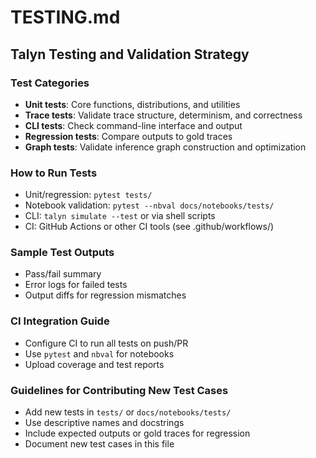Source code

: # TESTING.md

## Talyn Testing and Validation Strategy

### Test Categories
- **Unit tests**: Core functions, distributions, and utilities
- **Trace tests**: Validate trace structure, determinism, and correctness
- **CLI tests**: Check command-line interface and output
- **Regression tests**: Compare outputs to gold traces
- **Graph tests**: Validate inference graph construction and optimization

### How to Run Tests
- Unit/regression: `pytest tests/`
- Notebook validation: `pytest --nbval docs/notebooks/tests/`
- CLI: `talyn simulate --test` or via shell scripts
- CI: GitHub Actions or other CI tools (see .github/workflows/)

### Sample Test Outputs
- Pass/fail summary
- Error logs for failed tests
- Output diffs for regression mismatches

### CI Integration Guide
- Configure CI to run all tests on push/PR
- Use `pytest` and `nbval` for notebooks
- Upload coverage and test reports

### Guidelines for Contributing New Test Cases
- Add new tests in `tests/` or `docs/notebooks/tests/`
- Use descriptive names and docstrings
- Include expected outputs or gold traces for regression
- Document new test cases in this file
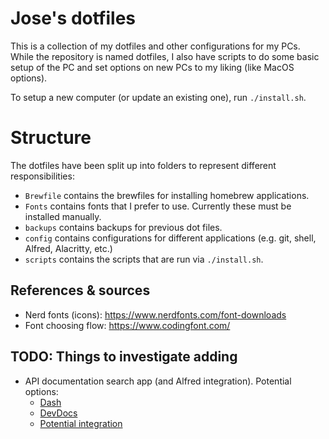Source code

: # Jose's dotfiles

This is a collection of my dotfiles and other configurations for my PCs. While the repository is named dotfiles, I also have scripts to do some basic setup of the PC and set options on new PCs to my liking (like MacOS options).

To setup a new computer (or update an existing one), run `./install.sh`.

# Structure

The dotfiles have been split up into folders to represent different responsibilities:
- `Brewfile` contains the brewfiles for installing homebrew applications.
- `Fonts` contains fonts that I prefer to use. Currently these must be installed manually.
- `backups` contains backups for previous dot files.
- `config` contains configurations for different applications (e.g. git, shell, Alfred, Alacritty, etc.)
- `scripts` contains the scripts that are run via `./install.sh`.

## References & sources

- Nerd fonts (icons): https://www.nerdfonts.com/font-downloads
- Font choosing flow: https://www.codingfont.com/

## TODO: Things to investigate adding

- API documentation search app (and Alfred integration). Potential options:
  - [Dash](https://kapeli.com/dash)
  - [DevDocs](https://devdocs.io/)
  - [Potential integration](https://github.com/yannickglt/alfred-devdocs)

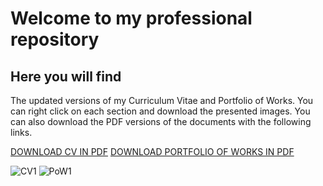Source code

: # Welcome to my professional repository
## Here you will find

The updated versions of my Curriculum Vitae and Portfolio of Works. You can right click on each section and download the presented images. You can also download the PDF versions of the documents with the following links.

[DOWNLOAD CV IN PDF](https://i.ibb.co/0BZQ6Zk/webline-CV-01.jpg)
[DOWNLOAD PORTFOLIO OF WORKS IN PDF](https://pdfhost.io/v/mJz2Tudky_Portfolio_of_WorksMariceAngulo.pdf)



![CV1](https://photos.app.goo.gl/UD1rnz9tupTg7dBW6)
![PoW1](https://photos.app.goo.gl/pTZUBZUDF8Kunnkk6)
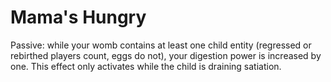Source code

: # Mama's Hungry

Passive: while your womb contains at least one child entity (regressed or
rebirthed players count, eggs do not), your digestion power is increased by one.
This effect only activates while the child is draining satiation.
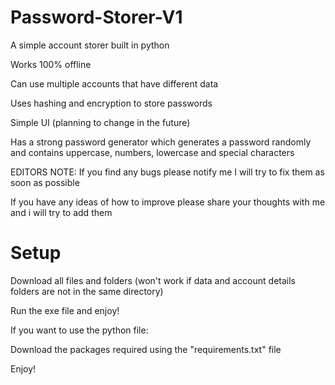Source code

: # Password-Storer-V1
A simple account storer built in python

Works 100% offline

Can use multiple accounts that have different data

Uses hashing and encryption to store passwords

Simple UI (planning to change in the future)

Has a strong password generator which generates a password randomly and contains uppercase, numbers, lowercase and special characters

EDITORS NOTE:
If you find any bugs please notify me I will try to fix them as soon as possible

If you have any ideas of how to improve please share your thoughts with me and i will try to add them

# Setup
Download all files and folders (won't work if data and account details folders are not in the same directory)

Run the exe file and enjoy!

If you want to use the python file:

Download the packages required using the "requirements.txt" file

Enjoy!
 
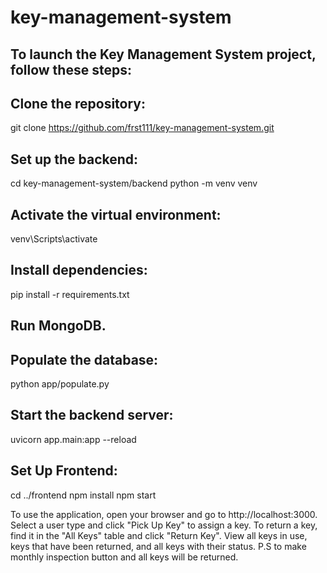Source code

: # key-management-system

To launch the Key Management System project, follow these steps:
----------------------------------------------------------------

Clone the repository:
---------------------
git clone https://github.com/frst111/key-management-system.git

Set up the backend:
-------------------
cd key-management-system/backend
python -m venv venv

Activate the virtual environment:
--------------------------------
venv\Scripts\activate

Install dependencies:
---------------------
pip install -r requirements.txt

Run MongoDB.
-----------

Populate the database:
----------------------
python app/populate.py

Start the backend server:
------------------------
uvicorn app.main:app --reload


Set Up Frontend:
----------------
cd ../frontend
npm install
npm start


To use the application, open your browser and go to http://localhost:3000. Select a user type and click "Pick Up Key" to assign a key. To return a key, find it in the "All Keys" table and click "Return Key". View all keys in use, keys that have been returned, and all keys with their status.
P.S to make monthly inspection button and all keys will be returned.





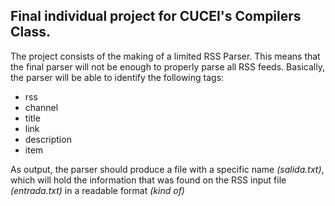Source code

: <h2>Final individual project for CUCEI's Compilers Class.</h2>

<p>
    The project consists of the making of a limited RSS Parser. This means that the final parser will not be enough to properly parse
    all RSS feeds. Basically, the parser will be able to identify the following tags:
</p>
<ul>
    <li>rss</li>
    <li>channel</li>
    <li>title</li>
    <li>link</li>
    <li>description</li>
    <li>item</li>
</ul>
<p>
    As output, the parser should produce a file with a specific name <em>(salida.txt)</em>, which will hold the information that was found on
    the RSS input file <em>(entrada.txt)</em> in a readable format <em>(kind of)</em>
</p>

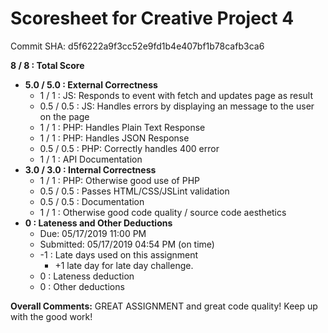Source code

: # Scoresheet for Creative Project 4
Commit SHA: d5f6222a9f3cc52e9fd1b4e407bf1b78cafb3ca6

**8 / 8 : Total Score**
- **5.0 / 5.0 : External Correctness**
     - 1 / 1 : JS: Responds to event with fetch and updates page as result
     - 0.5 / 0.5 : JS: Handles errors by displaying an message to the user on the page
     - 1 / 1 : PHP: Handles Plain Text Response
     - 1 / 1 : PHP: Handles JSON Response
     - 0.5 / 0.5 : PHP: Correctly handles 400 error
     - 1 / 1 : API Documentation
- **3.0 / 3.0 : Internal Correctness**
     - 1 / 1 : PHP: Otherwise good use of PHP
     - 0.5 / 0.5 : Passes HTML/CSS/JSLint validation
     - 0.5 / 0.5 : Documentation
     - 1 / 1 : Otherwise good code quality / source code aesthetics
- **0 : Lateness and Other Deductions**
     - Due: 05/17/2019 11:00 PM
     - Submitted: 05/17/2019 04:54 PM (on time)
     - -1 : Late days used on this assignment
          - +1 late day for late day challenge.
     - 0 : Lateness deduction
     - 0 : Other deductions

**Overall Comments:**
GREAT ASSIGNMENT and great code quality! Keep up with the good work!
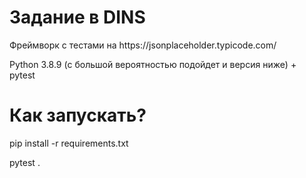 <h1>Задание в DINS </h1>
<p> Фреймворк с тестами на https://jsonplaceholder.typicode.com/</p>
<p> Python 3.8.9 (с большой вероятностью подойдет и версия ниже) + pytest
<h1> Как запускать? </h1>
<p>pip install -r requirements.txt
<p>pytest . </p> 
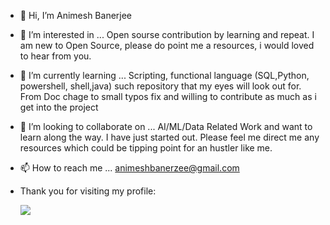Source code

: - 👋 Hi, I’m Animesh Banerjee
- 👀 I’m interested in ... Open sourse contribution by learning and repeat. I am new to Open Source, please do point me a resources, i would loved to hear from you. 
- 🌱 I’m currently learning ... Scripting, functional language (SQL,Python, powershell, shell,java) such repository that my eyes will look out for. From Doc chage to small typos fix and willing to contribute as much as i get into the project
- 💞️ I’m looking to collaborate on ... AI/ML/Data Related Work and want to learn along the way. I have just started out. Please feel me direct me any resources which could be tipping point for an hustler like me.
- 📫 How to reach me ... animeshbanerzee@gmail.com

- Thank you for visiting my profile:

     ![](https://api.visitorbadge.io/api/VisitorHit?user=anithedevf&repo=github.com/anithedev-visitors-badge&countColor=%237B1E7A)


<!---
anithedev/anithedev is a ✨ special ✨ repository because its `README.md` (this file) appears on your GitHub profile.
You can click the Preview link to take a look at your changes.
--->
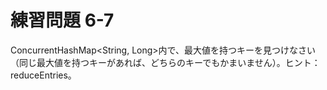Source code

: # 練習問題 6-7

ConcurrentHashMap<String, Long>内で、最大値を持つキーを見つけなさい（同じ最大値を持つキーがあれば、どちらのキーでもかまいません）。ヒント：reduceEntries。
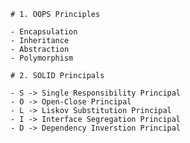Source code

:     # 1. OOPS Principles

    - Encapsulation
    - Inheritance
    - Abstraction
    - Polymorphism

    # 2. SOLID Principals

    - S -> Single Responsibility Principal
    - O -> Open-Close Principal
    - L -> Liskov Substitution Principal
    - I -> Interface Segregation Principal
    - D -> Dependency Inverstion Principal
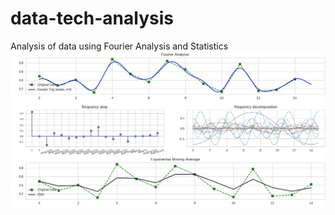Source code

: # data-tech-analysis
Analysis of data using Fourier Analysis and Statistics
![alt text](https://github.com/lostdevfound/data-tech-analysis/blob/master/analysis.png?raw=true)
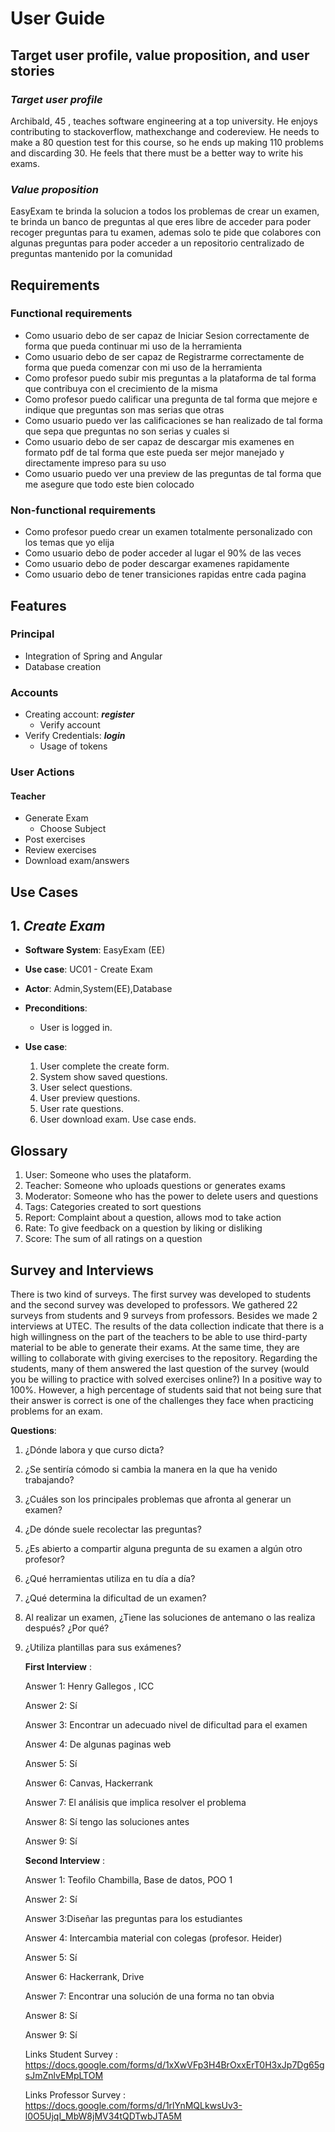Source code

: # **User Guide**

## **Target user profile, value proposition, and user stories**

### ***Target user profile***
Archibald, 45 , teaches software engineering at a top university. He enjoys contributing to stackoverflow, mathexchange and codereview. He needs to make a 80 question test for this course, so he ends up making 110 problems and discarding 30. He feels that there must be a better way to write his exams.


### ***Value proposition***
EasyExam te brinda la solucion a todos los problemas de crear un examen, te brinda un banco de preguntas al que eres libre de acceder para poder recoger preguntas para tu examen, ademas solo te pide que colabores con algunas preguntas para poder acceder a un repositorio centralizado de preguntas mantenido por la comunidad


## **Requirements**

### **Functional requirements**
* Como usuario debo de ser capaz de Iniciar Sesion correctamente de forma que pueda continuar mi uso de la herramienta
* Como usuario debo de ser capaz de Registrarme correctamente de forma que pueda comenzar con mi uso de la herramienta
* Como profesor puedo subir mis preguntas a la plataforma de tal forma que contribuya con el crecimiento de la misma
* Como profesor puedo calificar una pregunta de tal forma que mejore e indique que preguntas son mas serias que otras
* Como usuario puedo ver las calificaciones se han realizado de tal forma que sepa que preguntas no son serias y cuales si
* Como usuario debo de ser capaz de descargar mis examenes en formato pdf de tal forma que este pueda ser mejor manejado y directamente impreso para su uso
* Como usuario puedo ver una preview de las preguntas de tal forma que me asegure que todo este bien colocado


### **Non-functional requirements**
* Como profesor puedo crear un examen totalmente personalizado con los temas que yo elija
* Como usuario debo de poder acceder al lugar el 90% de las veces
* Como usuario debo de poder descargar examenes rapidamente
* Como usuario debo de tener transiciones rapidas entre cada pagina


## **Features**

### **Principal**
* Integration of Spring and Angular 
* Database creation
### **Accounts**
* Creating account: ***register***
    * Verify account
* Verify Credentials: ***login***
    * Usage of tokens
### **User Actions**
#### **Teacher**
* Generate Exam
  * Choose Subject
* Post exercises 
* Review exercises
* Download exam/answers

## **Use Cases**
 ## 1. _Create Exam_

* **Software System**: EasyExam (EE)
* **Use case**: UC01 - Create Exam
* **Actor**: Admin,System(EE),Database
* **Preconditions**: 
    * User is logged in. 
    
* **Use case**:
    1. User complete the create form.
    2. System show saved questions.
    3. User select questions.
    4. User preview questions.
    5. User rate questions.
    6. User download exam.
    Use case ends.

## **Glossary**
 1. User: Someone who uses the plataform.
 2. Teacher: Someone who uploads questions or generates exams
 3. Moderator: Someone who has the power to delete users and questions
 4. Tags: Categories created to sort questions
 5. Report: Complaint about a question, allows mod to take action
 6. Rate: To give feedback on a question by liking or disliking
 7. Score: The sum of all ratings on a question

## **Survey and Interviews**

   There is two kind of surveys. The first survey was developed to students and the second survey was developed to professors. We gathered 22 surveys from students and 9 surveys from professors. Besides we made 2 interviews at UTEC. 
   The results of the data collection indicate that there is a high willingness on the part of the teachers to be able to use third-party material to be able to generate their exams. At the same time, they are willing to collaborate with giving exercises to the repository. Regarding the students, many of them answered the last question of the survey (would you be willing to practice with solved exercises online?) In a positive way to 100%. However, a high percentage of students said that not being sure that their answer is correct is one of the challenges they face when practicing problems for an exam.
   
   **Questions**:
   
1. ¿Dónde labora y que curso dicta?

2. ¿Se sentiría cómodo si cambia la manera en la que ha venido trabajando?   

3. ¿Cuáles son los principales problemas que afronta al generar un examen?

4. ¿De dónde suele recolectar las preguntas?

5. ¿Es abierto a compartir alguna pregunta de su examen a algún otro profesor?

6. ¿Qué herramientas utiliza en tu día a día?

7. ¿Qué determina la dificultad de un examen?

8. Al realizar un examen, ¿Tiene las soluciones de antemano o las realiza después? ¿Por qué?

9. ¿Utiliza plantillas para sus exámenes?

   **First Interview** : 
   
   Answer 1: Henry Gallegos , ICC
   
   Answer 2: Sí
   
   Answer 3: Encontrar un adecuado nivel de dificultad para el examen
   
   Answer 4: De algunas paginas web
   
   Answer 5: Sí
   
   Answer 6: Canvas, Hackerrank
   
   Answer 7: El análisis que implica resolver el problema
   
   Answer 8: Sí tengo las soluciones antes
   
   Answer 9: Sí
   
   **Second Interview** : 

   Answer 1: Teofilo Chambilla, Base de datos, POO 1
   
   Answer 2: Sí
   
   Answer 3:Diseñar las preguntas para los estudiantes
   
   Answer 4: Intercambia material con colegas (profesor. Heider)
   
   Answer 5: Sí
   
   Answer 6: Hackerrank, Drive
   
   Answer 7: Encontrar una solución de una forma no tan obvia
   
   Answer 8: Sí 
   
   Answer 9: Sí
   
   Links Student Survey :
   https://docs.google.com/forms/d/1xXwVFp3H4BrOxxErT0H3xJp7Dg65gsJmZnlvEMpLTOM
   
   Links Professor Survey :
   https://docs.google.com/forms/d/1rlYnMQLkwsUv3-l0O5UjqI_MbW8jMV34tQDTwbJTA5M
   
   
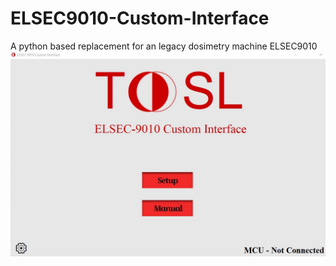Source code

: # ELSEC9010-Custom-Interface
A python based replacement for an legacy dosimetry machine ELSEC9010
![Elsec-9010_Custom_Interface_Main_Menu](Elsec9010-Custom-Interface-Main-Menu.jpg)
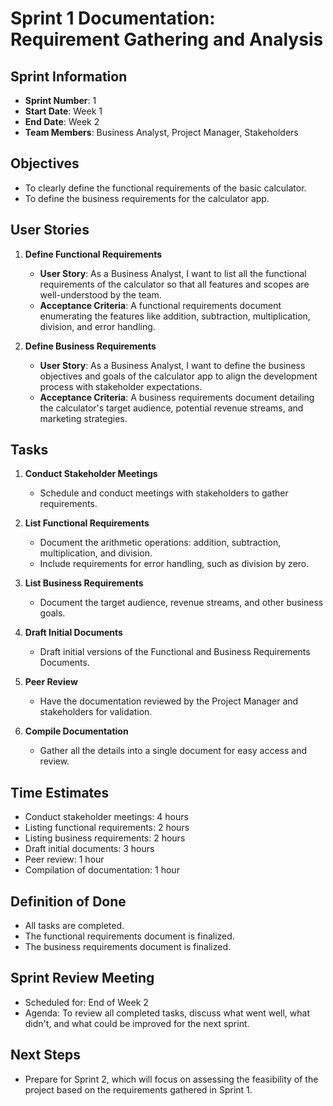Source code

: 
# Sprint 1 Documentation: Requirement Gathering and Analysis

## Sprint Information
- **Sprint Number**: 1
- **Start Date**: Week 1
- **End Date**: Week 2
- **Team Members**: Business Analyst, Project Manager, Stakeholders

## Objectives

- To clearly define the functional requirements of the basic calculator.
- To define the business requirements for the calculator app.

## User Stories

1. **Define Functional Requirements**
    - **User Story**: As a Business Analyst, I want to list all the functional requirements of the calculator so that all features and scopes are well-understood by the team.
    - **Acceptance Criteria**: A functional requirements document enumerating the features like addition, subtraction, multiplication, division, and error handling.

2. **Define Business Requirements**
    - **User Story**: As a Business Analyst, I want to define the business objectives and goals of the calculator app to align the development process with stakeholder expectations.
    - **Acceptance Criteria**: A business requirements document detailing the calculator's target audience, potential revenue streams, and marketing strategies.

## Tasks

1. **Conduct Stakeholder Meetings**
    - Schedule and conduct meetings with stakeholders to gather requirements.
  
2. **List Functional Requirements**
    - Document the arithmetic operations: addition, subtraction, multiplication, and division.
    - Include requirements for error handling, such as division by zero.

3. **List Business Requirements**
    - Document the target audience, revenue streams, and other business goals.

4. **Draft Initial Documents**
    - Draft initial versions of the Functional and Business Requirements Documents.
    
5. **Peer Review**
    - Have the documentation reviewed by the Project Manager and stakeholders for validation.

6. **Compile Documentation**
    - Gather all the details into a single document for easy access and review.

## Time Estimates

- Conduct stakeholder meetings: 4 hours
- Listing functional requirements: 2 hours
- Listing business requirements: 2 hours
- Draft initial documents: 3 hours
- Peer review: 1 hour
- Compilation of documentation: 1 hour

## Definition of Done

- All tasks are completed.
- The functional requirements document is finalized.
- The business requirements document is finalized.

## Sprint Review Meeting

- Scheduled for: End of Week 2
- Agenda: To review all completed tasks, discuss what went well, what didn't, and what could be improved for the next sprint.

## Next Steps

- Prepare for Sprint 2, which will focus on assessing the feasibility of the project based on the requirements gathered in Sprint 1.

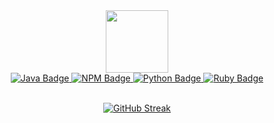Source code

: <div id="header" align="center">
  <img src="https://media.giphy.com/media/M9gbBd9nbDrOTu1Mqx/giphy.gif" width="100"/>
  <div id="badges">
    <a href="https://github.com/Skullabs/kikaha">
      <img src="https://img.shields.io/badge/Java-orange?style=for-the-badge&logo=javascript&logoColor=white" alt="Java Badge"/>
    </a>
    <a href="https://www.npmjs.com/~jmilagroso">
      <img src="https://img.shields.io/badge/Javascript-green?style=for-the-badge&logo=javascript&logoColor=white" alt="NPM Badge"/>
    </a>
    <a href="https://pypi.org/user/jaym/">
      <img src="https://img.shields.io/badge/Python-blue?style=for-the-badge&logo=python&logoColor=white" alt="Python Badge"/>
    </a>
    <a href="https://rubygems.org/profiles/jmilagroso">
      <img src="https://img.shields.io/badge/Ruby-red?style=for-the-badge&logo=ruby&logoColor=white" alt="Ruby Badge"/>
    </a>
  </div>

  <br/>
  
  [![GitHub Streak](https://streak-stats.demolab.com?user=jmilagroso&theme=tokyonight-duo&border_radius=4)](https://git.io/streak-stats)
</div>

========================================================================

**Your task**. Please copy, word for word, the part of the listing that runs from its very beginning through the line containing "- **Graph tests**: Validate", including both ends. Leave the pictures out of your copy.

**Solution to this task**.
Source code

: # TESTING.md

## Talyn Testing and Validation Strategy

### Test Categories
- **Unit tests**: Core functions, distributions, and utilities
- **Trace tests**: Validate trace structure, determinism, and correctness
- **CLI tests**: Check command-line interface and output
- **Regression tests**: Compare outputs to gold traces
- **Graph tests**: Validate inference graph construction and optimization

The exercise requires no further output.